On this day in economic and business history…
The Bakken oil boom, upon which so much of the United States’ domestic energy revival depends, is popularly thought to have begun in the latter half of the 2000s. Improved drilling technologies, particularly hydraulic fracturing, have brought more oil to the surface of this North Dakota-centered formation than had ever been thought possible. However, without an initial discovery on April 4, 1951, the Bakken formation might not have been tapped at all.
Historian James Key recounts the efforts that led up to the Bakken’s first successful well:
About 40 miles east of Williston, a small town or village known as Nesson became the visible reason that the principle feature in the Williston Basin became known as the Nesson Anticline. Between 1924 and 1951, there were 23 serious attempts at the discovery of oil. Plans for drilling what was to become the “discovery” began in 1946. It was through 1949 that the leases were acquired by two men, Thomas W. Leach and A. M. Fruh. These leases were assigned to Amerada Petroleum Corp [now Hess Corp. (NYSE:HES), after a merger in the late 1960s].
The well was begun on the Clarence Iverson farm south of Tioga in August, 1950 and was a novelty and curiosity to residents in the area. Drilling became routine and skeptics scoffed, particularly since the closest supply company was located more than five hundred miles away at Casper, Wyoming.
The year 1951 came in with a snowstorm. January 4, a pint of oil was recovered at the Clarence Iverson farm. Drilling continued. The bits had now dug to the depth of 10,500 feet. Weather shut down the operation and snow clogged the roads. Operations resumed on April 4, 1951. About 9:30 p.m. on April 4 a new industry was born in North Dakota. The Clarence Iverson became the discovery well of the Williston Basin.
This was the first major discovery in a new geologic basin since before World War II. Williston, the county seat, felt the immediate impact of the petroleum industry’s beginning operations.
By May 20, thirty million acres of North Dakota were under lease. This was accomplished in 45 days — just think, 30 million acres leased out of a total 44.8 million acres in all of North Dakota!

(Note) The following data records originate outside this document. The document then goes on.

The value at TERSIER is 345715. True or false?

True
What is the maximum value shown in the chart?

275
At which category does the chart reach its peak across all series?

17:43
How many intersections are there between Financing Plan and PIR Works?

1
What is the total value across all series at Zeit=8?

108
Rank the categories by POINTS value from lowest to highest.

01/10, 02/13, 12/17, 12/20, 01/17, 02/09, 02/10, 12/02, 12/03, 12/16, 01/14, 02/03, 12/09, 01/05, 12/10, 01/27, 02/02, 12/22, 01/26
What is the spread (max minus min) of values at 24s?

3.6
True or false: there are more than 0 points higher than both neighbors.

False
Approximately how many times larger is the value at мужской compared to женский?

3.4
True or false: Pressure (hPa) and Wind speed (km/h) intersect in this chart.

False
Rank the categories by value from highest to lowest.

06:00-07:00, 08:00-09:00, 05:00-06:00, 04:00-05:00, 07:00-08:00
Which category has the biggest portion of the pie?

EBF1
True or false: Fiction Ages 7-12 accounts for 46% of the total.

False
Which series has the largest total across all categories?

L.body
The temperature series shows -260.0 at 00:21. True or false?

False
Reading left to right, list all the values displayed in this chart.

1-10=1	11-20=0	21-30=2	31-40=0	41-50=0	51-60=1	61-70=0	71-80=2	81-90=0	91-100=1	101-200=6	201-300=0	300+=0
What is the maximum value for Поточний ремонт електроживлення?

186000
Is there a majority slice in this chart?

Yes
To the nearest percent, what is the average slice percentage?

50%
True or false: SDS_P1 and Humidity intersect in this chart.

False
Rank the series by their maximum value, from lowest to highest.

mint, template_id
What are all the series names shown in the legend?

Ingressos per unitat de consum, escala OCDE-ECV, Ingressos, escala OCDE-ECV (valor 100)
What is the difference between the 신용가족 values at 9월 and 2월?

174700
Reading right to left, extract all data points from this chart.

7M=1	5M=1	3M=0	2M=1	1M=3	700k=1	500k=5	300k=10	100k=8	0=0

It would be nearly to 1953 before the region produced its millionth barrel of oil. By comparison, the Spindletop gusher — which marked the start of the American oil boom in 1901 — had shot nearly as much oil out onto the Texas plain in less than two weeks of uncontrolled production. The slow pace of North Dakota extraction didn’t deter major producers from swarming the region. In addition to Amerada Hess, Texaco (today part of Chevron Corporation (NYSE:CVX)), Stanolind (today part of BP plc (ADR) (NYSE:BP)), and privately held Hunt Oil all moved in to acquire big leases and set up operations.
Hydraulic-fracturing technology had been developed for Stanolind by Halliburton Company (NYSE:HAL) two years before the Bakken discovery, but it was not until recent years that horizontal-drilling technology enabled the recovery of tight oil from the Bakken shales. The Minneapolis Fed now calls the Bakken boom “five times larger than the oil boom in the 1980s,” and data makes this shockingly clear: North Dakota produced roughly 2.5 million barrels of oil per month in 2002, but nearly 24 million barrels of oil flowed from the state a decade later. Continental Resources, Inc. (NYSE:CLR) took the lead in North Dakota production with 19 million barrels extracted in 2011, although EOG Resources Inc (NYSE:EOG) was more concentrated in the Bakken itself, with 16 million barrels produced from that region compared to Continental Resources, Inc. (NYSE:CLR)’s 13.5 million.